Tiroler Symphonieorchester lotet mit Zemlinsky Grenzen aus

Solist Maximilian Hornung glänzt mit Schumann und bewirkt mit Bachs oft gespielter Cello Suite Nr. 1 eine besondere Magie.
© Chó/wefeel.art

Innsbruck – Ungewohnt viele leere Plätze Donnerstagabend beim 2. herbstlichen Konzerttermin mit dem Tiroler Symphonieorchester Innsbruck (TSOI) im Congress. Fehlen im Programm einmal jedermanns/fraus Lieblinge vom Schlage eines Mozart, Beethoven oder Brahms, dann scheinen sich die Reihen merklich zu lichten.

Retrospektiv ist das Fernbleiben im Fall dieses Konzerts jedoch ein Fehler. Wer nicht erscheint, verpasst einiges. Zuvorderst den sensiblen, traumwandlerisch schönen Auftritt von Solocellist Maximilian Hornung bei Robert Schumanns opus 129, Konzert für Cello und Orchester.

In feiner Harmonie mit dem begleitenden TSOI, und hier speziell mit dessen 1. Cellisten Constantin Pritz, zeigt der Gast am Solo-Instrument große Klasse: tief in sich versunken, die Musik atmend, die Augen respektvoll geschlossen.
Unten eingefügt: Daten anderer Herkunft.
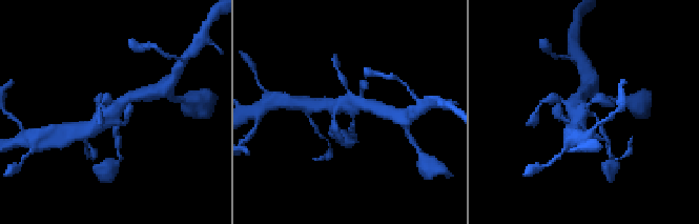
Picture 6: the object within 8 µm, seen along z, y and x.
Look: 3d 3.5 µm at the same point.

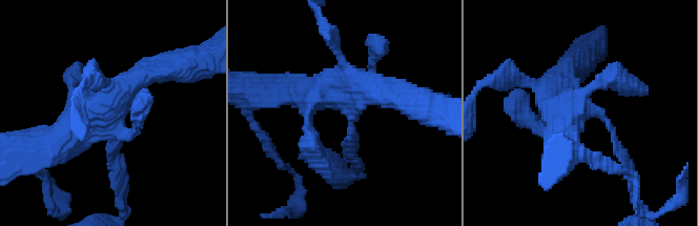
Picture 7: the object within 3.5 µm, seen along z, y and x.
Look: em xy step 5 (tint) at (349, 106) of picture 7.

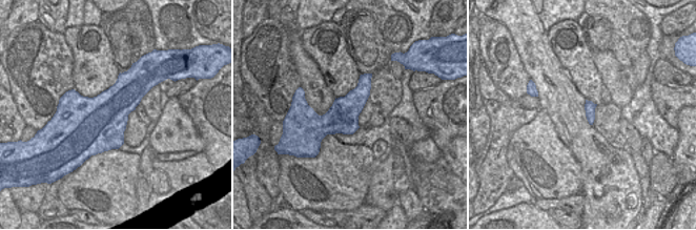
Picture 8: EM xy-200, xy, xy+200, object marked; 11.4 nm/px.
Leave. It runs along (43, 149), (156, 69) in picture 7; all the same cell.

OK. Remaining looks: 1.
Stop: edits made, cut at picture 2; the rest is unchecked.

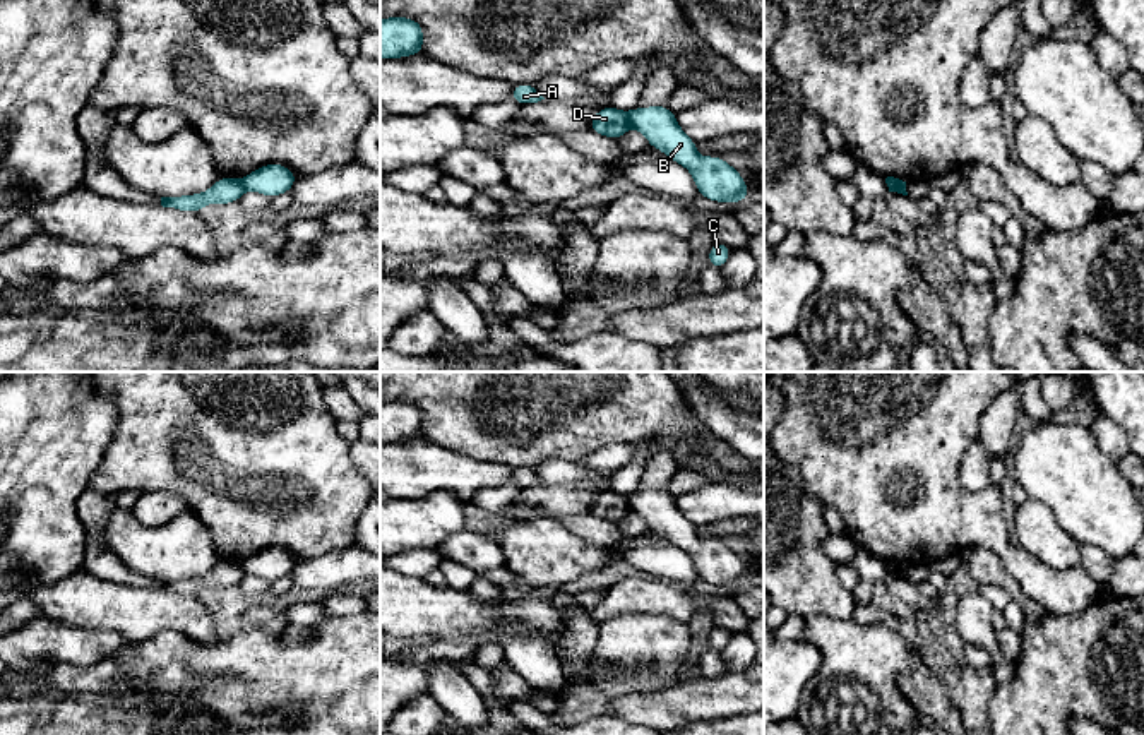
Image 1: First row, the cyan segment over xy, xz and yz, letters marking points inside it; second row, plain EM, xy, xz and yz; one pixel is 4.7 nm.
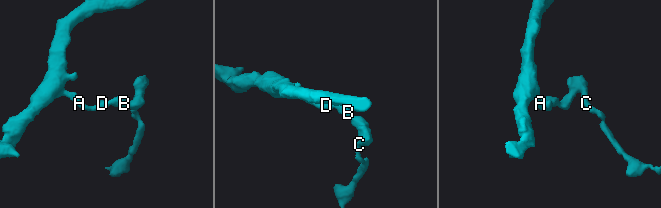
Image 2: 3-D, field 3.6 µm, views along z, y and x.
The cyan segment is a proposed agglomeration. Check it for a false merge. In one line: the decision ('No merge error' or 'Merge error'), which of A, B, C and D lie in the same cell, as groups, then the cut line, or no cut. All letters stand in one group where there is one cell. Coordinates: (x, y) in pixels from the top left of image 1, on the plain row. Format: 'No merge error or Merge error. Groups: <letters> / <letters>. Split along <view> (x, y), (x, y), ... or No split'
Merge error. Groups: A D / B C. Split along xz (625, 497), (631, 509)

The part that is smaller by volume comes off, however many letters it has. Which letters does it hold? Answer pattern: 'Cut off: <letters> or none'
Cut off: B, C

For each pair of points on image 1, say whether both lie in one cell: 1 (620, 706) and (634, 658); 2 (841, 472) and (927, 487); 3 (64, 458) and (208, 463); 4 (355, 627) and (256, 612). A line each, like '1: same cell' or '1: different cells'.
1: different cells
2: same cell
3: different cells
4: different cells

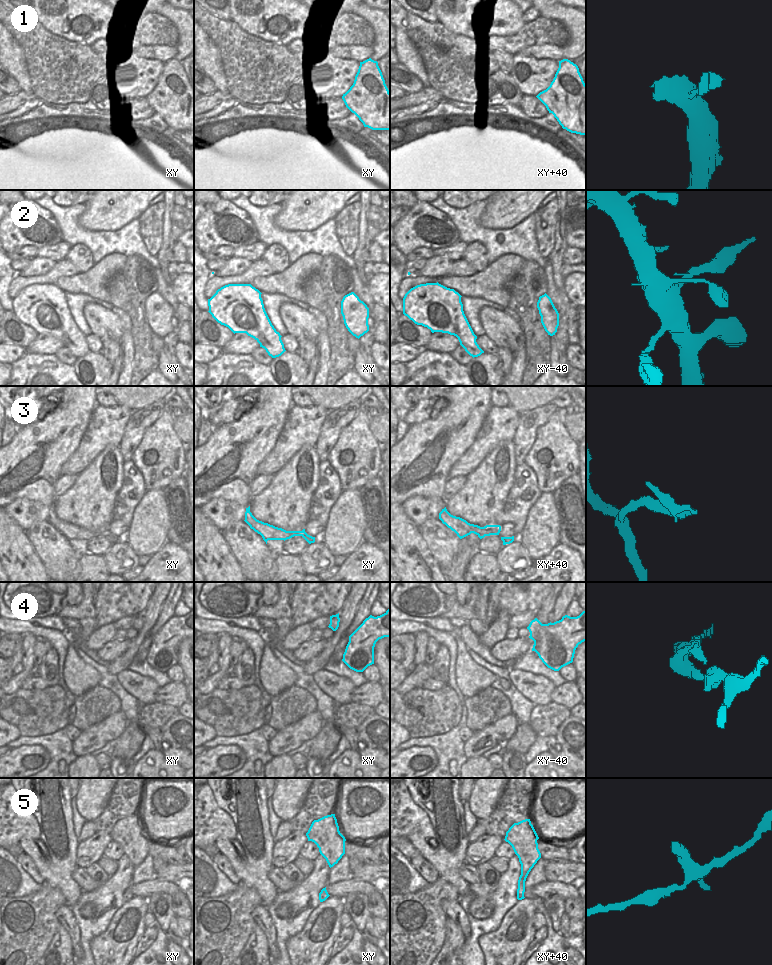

Das Prélude von Bachs Cello Suite Nr. 1. reicht Hornung als Zugabe nach. Seine besondere Technik und Feinfühligkeit entlocken selbst diesem rauf und runter gespielten Klassik-Standard eine besondere Anmut. Andächtiges Lauschen überall.

Schluss mit den sanften ruhigen Tönen ist dann nach der Pause. Komponist Alexander Zemlinsky lieferte mit seiner sinfonischen Dichtung „Die Seejungfrau“, angelehnt an Hans Christian Andersens „Kleine Meerjungfrau“, eine verzweifelt furiose Partitur, überquellend vor Emotion und Gefühl. Ein Werk als Offenbarung seines Verfassers: Zemlinsky macht seinem Kummer darüber Luft, dass er Alma, seine Geliebte, an einen berühmten Berufskollegen namens Gustav Mahler verlor (der wurde seinerseits als Almas Gatte allerdings auch nicht glücklich). In schrillen, bunten Harmonien zeichnet Zemlinsky ein Psychogramm seiner selbst, ein Gefühlschaos nach Noten.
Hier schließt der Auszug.